▶ [RECORDS FOR THIS EXERCISE]:
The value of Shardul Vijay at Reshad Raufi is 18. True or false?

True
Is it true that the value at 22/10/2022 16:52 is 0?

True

---

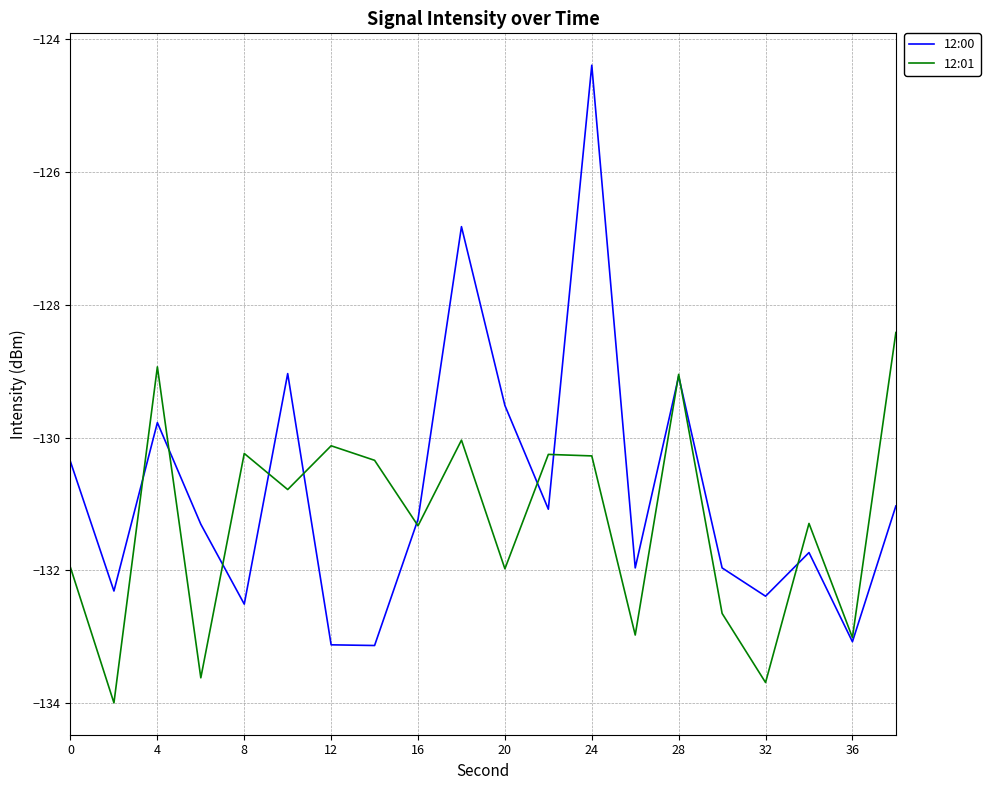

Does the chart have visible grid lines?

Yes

▶ [HOW TO COMPLETE THIS TASK]: Copy out the rows from the line with "The value of" to the line with "Is it true that", including both of those lines and changing nothing.

▶ [WRITTEN REPLY]:
The value of Shardul Vijay at Reshad Raufi is 18. True or false?

True
Is it true that the value at 22/10/2022 16:52 is 0?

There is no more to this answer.